==== Document extract ====
Durum wheat (Triticum turgidum L. var. durum Desf.) landraces and their potential for enhancing agro-physiological characteristics and stability performance in breeding programs

Reza Mohammadi https://orcid.org/0000-0001-7694-0849 A * , Kianoosh Cheghamirza https://orcid.org/0000-0002-0967-5149 B * , Mahdi Geravandi A and Leila Zarei B
+ Author Affiliations
- Author Affiliations

A Dryland Agricultural Research Institute (DARI), Sararood Branch, AREEO, Kermanshah, Iran.

B Department of Plant Production and Genetic, Faculty of Science and Agricultural Engineering, Razi University, Kermanshah, Iran.

* Correspondence to: r.mohammadi@areeo.ac.ir, cheghamirza@yandex.com

Handling Editor: Sergio Atienza

Crop & Pasture Science 75, CP22408 https://doi.org/10.1071/CP22408
Submitted: 3 January 2023  Accepted: 27 November 2023  Published: 21 December 2023

© 2024 The Author(s) (or their employer(s)). Published by CSIRO Publishing

Abstract

Context

Landraces are a potential source of genetic diversity and provide useful genetic resources to cope with the current and future challenges in crop breeding.

Aims

The main objectives of this study were to identify superior landraces with good levels of agro-physiological traits, and high mean yield and stability performance.

Methods

We evaluated a worldwide diversity panel of 196 durum wheat accessions originating from Iran and 17 other different countries along with four check varieties using an alpha-lattice design with two replications under drought and irrigated conditions in two cropping seasons.
==== Information provided ====
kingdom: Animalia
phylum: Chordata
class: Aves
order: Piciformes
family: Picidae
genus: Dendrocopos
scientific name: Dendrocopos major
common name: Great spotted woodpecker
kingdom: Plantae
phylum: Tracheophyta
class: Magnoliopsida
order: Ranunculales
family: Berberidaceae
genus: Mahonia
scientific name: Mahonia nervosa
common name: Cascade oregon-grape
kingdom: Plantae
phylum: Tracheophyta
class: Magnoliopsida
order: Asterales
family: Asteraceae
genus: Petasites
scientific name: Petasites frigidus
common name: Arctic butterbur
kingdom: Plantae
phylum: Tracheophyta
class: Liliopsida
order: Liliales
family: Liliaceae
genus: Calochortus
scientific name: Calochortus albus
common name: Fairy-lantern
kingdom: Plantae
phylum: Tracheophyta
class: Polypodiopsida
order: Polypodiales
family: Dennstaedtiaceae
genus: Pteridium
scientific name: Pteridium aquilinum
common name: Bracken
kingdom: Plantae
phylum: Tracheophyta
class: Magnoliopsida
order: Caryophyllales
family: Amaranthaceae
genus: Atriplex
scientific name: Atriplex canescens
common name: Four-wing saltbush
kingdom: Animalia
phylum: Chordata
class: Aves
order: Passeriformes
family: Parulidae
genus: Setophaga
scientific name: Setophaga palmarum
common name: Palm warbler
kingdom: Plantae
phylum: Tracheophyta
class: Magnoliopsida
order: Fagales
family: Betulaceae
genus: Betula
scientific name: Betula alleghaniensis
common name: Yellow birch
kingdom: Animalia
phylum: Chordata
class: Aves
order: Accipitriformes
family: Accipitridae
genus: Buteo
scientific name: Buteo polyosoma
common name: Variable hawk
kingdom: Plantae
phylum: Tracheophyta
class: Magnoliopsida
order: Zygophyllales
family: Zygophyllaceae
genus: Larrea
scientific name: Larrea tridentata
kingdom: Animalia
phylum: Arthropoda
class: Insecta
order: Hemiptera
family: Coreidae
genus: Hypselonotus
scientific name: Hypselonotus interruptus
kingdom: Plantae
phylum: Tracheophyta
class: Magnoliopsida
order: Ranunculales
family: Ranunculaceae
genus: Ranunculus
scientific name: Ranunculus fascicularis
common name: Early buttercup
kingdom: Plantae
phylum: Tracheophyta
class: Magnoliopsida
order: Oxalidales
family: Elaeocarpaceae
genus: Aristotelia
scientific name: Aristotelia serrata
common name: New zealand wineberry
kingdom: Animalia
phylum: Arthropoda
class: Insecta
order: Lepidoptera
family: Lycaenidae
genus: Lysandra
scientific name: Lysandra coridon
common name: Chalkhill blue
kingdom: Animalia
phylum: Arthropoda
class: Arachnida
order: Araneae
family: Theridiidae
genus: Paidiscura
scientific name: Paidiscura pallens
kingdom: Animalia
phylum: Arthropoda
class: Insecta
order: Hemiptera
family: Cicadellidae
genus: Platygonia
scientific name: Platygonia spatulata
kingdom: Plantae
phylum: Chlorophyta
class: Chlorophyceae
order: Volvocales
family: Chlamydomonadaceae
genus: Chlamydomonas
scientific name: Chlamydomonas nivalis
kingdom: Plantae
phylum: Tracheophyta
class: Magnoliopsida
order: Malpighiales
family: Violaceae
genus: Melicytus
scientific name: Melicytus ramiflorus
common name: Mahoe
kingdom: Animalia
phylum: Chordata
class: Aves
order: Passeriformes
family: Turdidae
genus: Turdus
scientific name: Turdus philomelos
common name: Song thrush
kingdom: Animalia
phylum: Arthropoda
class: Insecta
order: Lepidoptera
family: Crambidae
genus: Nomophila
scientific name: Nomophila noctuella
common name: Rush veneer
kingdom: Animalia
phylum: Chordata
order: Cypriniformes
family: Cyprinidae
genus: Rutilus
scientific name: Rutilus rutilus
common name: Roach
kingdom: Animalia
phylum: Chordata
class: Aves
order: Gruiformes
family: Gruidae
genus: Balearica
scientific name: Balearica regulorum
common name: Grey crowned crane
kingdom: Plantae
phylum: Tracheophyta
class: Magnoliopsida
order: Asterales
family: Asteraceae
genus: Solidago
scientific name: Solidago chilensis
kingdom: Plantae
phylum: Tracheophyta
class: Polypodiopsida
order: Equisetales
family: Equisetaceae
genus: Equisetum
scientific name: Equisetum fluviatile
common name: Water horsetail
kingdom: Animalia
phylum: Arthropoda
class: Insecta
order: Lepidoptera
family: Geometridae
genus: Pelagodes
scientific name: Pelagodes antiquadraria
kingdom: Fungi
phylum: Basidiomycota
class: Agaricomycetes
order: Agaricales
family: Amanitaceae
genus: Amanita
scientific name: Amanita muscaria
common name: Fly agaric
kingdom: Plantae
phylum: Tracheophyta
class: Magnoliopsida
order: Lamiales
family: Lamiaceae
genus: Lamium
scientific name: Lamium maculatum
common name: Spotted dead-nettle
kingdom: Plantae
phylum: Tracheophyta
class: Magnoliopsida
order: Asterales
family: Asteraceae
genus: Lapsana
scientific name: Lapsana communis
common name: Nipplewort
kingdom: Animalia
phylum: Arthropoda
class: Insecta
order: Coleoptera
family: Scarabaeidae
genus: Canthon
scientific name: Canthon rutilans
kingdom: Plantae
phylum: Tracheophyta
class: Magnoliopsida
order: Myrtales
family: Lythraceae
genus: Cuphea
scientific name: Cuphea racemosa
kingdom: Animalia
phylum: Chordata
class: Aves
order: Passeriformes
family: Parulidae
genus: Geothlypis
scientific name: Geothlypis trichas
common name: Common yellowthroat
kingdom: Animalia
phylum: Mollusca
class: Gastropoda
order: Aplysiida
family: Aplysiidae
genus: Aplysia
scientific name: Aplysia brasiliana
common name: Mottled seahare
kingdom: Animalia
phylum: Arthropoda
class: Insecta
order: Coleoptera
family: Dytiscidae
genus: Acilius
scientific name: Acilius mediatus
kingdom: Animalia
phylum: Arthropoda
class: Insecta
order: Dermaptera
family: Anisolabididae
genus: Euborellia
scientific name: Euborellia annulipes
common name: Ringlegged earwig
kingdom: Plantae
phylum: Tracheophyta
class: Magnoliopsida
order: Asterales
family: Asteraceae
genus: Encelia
====
* [Instructions for the task]
Please echo the part of the durum wheat abstract starting with "Handling Editor: Sergio" and going on through "in crop breeding.". The entries have no connection to the durum wheat abstract.

* [Problem solution]
Handling Editor: Sergio Atienza

Crop & Pasture Science 75, CP22408 https://doi.org/10.1071/CP22408
Submitted: 3 January 2023  Accepted: 27 November 2023  Published: 21 December 2023

© 2024 The Author(s) (or their employer(s)). Published by CSIRO Publishing

Abstract

Context

Landraces are a potential source of genetic diversity and provide useful genetic resources to cope with the current and future challenges in crop breeding.